Mueller is looking into any relationships or contacts between Trump campaign officials and Russians during the election.
Congressional committees also are exploring Russia's influence on the U.S. election.
Trump traveled on Saturday to Norfolk, Virginia, where he spoke at a commissioning ceremony for the aircraft carrier the USS Gerald R. Ford, named for the Republican president who held the White House from 1974-1977.
In his remarks, Trump made no mention of the Russia controversy, focusing his speech on the need for more robust U.S. military spending.
After the trip, Trump retreated to his golf course near Washington and had lunch with his chief of staff, Reince Priebus, policy adviser Stephen Miller and Treasury Secretary Steven Mnuchin and his wife, a White House official said.
Priebus's presence in the entourage came a day after Trump named a new communications director, Anthony Scaramucci, reportedly over Priebus's objections.
The weekend trip comes ahead of a busy week of Russia-related activity.
The Senate Judiciary Committee said on Friday that Trump's eldest son, Donald Trump Jr., and Trump's former campaign manager Paul Manafort had agreed to negotiate whether to be interviewed by the panel in its Russia investigation.
Trump Jr., Manafort and Jared Kushner, the president's son-in-law and now one of his senior advisers, all met with Russian lawyer Natalia Veselnitskaya in June 2016.

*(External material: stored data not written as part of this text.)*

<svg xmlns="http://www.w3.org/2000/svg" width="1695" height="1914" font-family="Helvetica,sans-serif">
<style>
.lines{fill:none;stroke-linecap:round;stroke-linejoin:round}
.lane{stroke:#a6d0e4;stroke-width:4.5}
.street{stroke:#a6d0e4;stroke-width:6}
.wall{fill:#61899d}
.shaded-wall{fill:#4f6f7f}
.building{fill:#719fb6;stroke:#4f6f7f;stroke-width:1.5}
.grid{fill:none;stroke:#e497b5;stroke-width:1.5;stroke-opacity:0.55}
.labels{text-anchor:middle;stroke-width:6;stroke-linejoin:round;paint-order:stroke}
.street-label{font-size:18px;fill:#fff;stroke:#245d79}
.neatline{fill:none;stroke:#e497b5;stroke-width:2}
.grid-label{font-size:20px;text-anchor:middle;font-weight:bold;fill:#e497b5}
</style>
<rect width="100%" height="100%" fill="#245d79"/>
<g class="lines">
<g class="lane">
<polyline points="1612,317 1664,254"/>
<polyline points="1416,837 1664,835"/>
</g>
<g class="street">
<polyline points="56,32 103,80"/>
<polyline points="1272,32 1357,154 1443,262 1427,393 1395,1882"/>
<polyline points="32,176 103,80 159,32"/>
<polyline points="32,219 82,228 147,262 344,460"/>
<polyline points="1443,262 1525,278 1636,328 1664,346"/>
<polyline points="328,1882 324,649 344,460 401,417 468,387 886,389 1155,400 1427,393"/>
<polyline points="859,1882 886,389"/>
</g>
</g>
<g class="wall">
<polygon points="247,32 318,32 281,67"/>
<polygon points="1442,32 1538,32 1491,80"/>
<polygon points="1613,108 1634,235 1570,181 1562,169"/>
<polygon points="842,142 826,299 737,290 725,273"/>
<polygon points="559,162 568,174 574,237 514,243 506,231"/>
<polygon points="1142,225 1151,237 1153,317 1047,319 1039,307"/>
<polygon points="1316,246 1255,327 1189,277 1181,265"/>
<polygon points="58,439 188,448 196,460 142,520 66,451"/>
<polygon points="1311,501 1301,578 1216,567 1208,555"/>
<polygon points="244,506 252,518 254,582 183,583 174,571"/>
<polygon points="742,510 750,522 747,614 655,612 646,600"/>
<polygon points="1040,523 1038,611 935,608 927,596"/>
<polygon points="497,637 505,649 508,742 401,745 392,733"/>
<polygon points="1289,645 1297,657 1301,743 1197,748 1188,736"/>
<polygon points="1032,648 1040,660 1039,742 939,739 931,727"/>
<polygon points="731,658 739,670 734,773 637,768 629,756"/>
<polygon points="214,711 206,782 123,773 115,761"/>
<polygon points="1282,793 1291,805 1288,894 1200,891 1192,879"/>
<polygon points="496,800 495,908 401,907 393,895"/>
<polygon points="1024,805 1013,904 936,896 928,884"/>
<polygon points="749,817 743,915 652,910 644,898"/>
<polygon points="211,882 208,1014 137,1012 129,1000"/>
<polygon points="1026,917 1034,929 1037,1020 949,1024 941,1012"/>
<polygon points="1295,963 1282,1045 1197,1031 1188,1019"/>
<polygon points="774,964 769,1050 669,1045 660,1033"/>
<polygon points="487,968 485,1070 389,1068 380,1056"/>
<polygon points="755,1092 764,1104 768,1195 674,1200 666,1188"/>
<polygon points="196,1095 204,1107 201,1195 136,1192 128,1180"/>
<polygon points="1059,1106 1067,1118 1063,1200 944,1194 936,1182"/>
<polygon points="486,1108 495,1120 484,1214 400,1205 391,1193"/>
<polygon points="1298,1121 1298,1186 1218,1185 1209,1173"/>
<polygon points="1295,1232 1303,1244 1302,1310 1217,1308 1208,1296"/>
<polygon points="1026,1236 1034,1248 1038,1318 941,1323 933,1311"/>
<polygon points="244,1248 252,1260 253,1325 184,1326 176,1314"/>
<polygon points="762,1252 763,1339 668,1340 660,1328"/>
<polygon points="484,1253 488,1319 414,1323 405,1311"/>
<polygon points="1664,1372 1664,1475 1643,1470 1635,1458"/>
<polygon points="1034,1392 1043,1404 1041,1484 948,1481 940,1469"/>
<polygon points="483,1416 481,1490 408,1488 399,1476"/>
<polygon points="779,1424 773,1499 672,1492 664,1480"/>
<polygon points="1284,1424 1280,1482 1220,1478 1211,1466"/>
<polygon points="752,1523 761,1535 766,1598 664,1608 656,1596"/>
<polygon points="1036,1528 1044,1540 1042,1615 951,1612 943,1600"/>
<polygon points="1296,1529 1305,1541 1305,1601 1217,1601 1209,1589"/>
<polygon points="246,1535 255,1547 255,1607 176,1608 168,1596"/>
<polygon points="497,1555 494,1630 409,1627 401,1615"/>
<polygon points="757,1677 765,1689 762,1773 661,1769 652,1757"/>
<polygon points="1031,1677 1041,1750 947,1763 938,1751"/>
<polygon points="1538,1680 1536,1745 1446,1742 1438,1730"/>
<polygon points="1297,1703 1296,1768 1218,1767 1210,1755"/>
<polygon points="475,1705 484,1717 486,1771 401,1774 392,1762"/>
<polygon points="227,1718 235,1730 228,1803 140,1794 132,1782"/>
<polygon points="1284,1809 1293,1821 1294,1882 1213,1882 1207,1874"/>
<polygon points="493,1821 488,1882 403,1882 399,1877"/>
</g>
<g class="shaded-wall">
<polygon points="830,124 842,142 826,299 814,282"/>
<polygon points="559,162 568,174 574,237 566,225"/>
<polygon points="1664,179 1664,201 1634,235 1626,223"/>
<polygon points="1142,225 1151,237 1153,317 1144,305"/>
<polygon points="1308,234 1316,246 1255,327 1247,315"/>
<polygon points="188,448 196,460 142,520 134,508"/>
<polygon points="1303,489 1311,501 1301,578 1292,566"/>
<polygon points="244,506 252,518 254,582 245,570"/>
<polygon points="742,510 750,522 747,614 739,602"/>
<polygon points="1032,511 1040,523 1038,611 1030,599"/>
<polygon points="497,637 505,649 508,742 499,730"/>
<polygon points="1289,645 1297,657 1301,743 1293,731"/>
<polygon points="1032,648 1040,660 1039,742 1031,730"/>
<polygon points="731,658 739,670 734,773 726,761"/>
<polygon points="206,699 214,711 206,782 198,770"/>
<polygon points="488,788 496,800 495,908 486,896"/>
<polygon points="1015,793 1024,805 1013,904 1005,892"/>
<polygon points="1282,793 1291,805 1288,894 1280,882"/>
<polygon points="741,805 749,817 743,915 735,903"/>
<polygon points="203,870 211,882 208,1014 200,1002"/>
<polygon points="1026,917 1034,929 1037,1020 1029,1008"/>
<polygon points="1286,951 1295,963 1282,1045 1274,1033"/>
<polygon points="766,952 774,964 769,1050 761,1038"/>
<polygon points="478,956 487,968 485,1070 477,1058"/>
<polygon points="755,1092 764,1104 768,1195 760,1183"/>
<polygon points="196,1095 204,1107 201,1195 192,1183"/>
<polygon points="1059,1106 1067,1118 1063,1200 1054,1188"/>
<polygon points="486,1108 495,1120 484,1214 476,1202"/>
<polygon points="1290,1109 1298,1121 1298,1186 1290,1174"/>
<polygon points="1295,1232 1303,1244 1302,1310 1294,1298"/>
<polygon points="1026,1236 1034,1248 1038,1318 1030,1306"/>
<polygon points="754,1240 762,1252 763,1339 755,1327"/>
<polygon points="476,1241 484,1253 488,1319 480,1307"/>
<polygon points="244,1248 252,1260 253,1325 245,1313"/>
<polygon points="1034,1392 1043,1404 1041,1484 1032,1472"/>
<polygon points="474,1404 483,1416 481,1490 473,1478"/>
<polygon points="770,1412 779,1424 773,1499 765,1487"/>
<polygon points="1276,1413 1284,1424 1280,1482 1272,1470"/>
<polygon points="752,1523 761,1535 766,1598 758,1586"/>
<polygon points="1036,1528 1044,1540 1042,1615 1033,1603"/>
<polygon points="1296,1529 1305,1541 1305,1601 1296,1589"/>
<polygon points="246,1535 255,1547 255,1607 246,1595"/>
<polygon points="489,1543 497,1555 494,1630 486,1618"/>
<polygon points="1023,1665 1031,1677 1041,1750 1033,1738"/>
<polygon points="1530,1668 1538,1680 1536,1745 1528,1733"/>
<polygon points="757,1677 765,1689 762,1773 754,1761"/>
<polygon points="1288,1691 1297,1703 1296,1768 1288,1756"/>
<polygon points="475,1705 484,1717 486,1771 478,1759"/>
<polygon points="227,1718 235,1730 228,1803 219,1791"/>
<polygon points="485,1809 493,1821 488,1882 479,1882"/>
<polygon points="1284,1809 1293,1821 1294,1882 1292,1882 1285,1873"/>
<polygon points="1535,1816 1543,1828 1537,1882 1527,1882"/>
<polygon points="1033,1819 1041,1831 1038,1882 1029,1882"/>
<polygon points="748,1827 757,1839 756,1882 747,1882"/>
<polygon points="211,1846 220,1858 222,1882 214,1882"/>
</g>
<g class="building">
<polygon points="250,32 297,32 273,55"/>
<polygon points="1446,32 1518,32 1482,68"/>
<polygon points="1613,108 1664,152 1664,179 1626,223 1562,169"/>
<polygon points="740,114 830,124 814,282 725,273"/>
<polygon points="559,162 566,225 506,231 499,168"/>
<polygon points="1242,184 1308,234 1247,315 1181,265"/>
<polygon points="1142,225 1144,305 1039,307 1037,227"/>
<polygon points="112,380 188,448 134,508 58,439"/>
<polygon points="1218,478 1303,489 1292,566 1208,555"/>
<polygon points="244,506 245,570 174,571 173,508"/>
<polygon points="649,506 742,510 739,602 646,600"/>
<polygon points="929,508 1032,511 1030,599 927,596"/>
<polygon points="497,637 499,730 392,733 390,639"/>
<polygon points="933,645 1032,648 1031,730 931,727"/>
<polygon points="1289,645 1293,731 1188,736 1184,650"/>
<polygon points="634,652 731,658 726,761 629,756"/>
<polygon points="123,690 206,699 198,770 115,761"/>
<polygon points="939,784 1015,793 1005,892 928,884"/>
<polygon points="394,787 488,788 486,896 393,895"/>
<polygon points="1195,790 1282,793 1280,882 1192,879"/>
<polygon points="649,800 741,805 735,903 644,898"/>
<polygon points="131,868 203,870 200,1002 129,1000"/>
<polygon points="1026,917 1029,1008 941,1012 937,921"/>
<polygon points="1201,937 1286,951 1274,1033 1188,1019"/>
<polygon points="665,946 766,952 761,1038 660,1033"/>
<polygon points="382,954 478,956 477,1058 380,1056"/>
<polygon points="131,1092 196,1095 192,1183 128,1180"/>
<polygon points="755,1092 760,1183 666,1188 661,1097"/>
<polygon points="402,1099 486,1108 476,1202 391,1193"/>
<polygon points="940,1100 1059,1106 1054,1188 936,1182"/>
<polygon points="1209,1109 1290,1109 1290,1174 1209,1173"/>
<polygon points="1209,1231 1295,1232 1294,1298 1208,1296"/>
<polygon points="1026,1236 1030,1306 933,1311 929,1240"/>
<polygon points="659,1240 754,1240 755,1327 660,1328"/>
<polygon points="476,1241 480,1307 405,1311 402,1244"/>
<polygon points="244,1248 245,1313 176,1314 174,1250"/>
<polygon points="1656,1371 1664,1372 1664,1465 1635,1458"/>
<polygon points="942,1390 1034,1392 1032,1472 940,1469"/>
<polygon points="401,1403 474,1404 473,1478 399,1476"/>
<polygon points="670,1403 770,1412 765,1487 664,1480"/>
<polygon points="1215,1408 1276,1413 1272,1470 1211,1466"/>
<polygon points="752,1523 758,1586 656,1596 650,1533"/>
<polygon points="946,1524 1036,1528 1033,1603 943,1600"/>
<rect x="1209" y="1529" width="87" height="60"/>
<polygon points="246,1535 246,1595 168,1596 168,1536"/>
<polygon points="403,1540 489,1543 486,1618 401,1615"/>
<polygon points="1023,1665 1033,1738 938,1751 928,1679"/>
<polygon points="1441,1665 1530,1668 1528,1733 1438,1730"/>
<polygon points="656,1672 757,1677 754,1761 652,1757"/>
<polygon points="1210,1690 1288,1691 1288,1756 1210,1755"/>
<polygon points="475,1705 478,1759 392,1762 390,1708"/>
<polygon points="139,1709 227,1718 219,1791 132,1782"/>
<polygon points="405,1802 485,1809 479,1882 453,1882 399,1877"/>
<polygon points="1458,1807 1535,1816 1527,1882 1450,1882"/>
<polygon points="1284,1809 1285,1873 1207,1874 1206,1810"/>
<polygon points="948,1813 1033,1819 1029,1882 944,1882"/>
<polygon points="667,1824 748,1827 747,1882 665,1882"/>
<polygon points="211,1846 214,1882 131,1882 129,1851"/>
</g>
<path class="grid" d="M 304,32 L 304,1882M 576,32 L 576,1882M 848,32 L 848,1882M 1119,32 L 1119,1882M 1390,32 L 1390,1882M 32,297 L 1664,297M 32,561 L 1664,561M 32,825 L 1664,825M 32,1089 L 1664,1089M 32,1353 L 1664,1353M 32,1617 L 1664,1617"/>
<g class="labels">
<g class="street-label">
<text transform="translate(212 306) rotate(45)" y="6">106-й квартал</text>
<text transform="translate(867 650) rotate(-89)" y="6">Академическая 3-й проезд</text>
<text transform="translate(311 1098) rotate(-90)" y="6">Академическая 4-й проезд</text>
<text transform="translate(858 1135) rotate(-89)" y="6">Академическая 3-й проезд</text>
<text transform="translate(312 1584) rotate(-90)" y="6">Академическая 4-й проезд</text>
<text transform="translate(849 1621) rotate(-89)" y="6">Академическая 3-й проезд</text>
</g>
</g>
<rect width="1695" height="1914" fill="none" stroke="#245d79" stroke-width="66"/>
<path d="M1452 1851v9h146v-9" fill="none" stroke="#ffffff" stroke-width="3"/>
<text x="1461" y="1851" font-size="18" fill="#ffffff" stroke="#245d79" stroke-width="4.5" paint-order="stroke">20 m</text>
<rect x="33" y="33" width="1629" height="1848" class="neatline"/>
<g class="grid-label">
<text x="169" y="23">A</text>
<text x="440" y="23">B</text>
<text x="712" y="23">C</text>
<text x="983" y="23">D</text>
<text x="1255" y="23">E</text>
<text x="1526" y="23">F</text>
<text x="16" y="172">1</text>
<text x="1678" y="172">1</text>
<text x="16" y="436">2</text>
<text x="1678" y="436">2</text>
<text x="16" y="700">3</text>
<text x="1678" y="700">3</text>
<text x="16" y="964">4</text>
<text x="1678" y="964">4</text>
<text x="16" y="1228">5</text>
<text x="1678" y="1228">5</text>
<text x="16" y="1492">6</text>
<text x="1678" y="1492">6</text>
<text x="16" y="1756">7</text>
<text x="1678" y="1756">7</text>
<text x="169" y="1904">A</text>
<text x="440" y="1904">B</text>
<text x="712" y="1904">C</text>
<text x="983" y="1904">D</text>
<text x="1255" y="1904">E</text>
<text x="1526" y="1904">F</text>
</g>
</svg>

That meeting was held in Trump Tower in New York after the lawyer offered damaging information about Clinton.
The White House is also working on Trump's campaign promise to U.S. healthcare system.
In his Saturday tweets, Trump had words for Republican senators who have not been able to agree on a way forward to repeal and replace former President Barack Obama's healthcare law, the Affordable Care Act, which has become known as Obamacare and which Trump promised to do away with as president.
"The Republican Senators must step up to the plate and, after 7 years, vote to Repeal and Replace. Next, Tax Reform and Infrastructure. WIN!" he tweeted.